- _About this exercise_
The lines to return are those below that contain the word "down".

- _Record excerpts_
+ + + + + + +

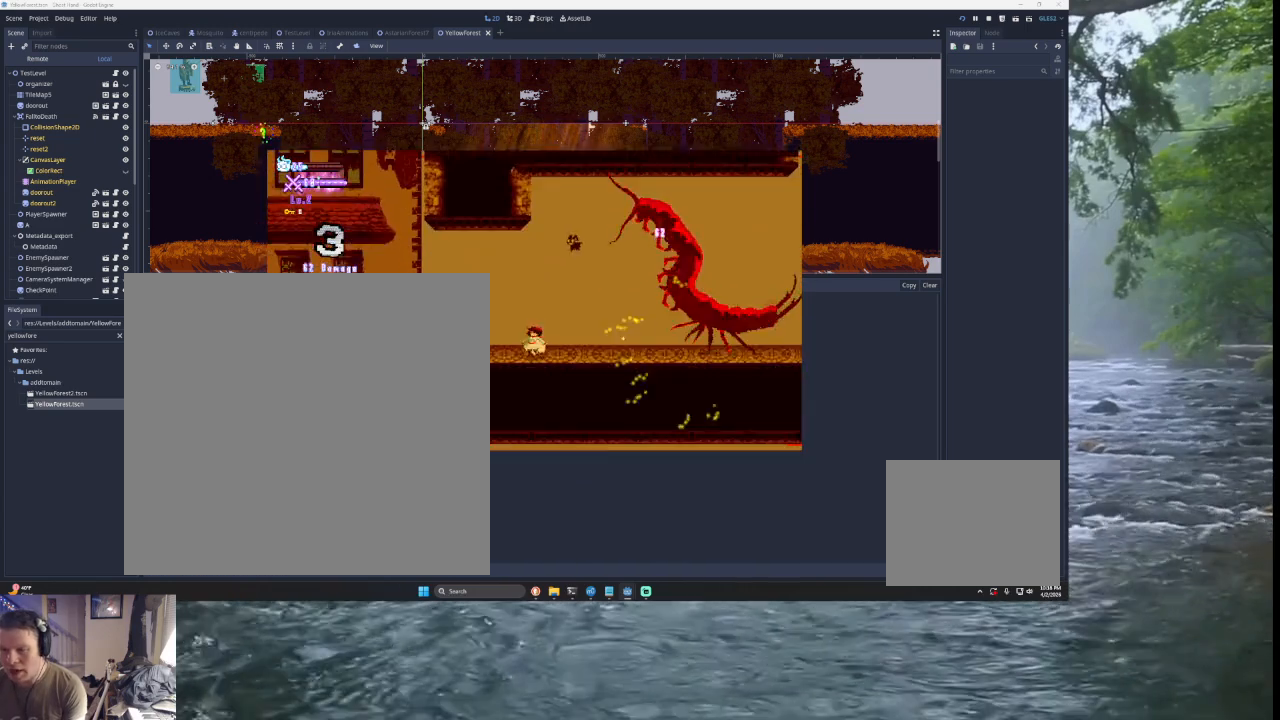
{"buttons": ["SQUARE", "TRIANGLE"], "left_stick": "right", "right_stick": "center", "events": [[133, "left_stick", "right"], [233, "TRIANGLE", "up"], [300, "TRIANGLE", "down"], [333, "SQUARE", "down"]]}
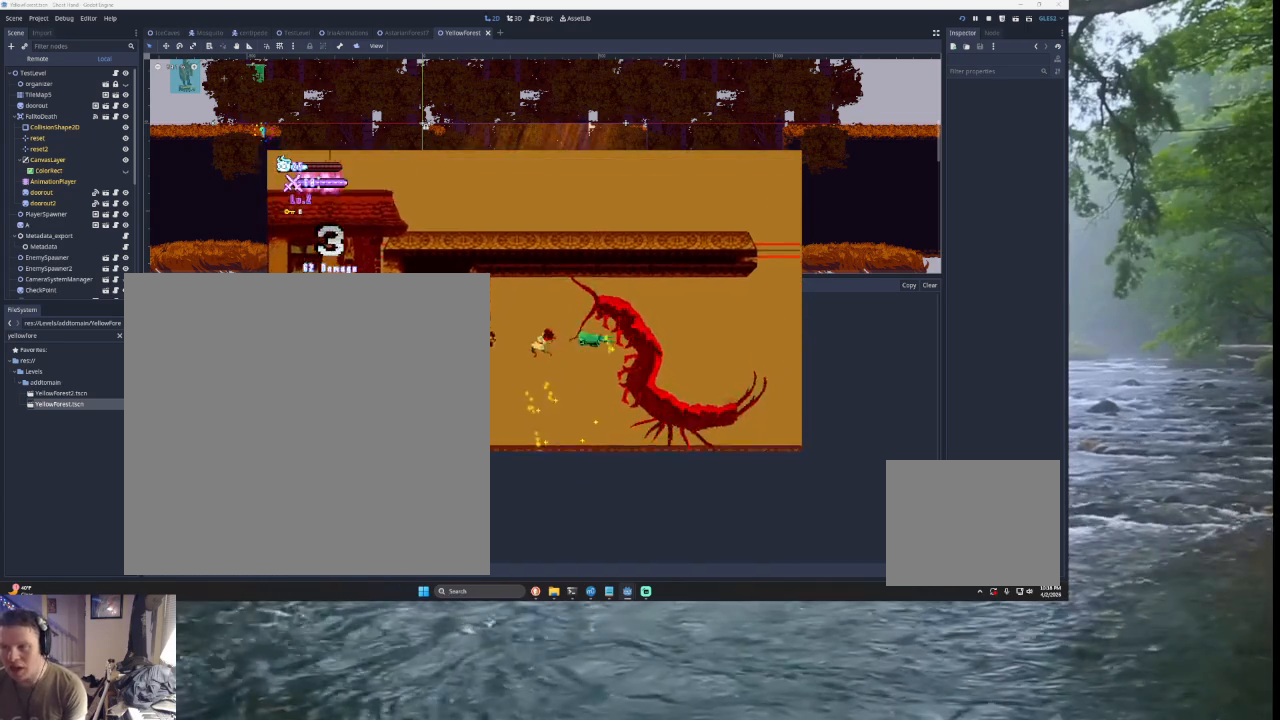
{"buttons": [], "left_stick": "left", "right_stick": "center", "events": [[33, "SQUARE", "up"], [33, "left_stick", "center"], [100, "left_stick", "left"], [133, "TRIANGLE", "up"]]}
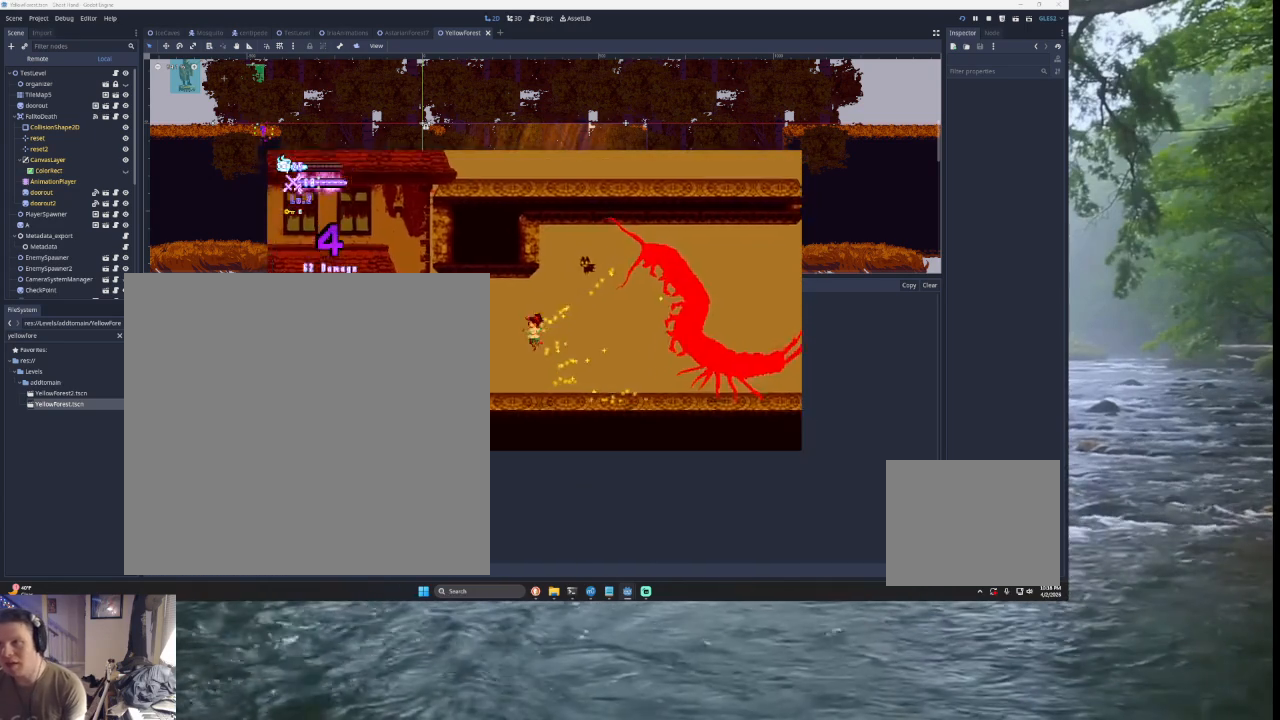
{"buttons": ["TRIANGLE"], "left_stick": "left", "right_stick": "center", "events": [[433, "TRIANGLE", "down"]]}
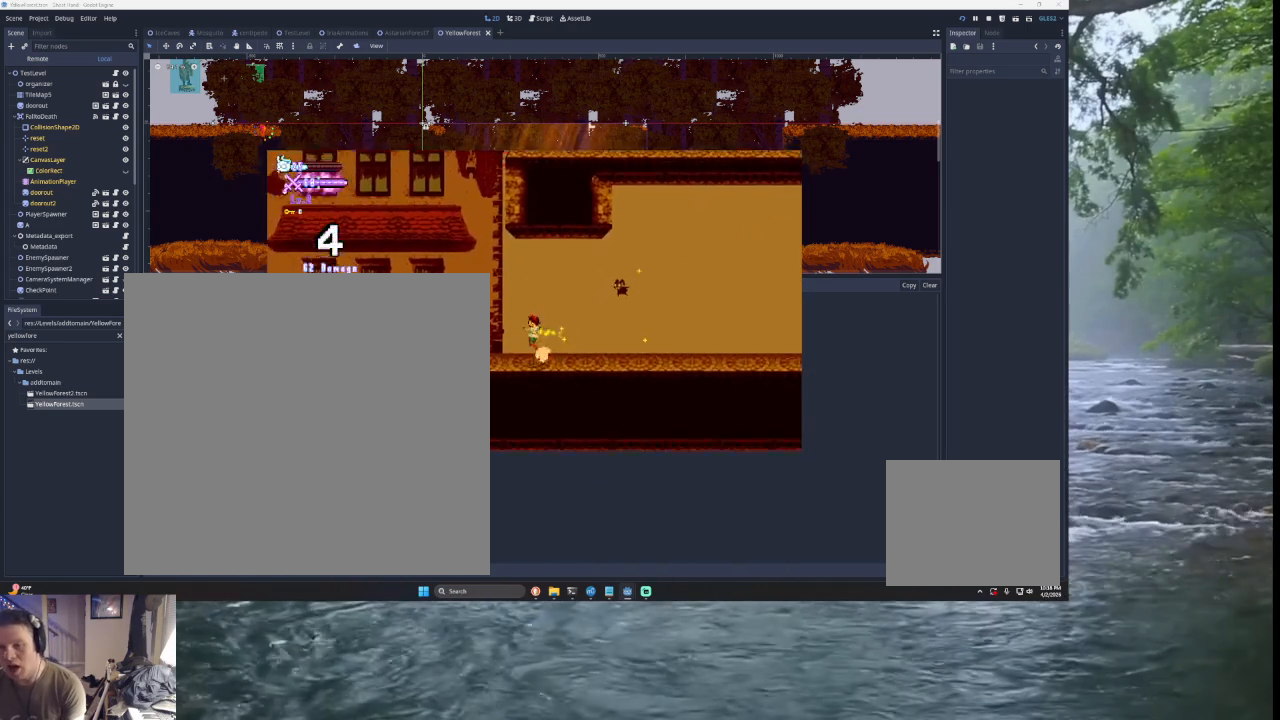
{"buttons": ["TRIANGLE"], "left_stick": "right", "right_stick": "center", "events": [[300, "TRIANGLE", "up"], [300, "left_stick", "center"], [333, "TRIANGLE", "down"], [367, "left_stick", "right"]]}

+ + + + + + +

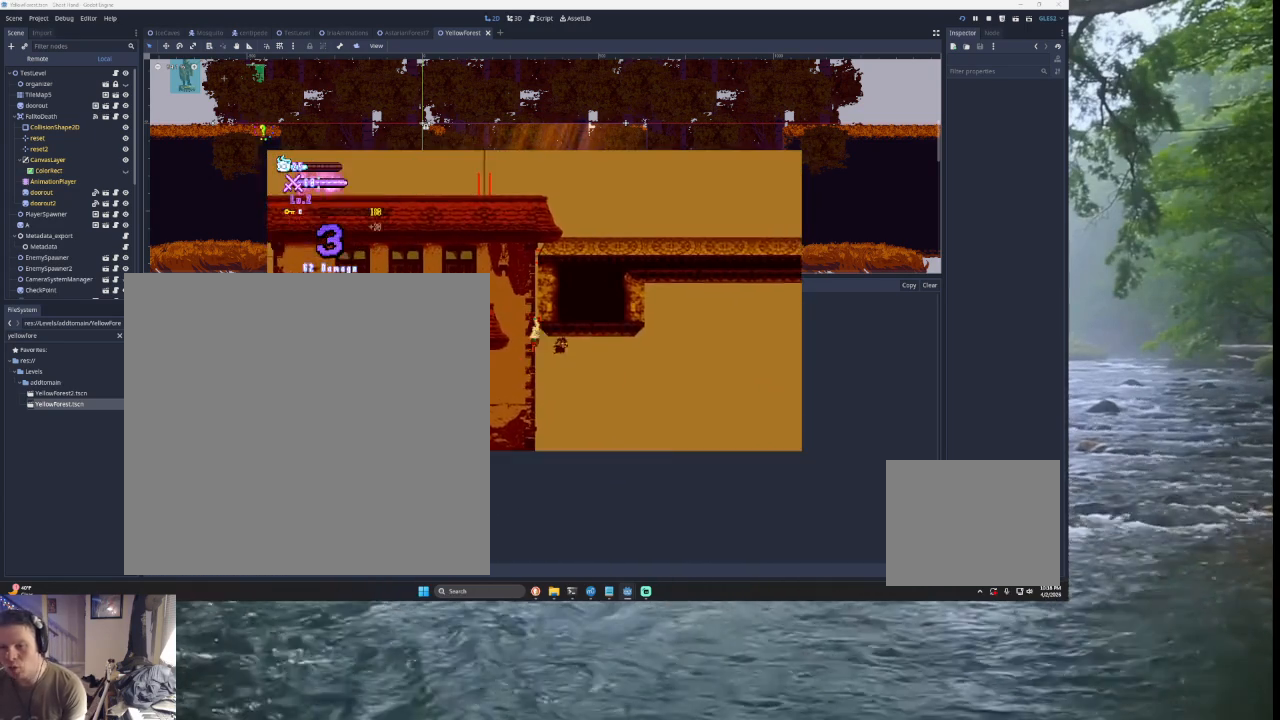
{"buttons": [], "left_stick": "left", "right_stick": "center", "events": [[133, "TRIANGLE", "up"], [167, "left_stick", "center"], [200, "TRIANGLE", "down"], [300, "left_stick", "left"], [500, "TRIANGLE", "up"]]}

+ + + + + + +

- _Response area_
{"buttons": ["SQUARE", "TRIANGLE"], "left_stick": "right", "right_stick": "center", "events": [[133, "left_stick", "right"], [233, "TRIANGLE", "up"], [300, "TRIANGLE", "down"], [333, "SQUARE", "down"]]}
{"buttons": ["TRIANGLE"], "left_stick": "left", "right_stick": "center", "events": [[433, "TRIANGLE", "down"]]}
{"buttons": ["TRIANGLE"], "left_stick": "right", "right_stick": "center", "events": [[300, "TRIANGLE", "up"], [300, "left_stick", "center"], [333, "TRIANGLE", "down"], [367, "left_stick", "right"]]}
{"buttons": [], "left_stick": "left", "right_stick": "center", "events": [[133, "TRIANGLE", "up"], [167, "left_stick", "center"], [200, "TRIANGLE", "down"], [300, "left_stick", "left"], [500, "TRIANGLE", "up"]]}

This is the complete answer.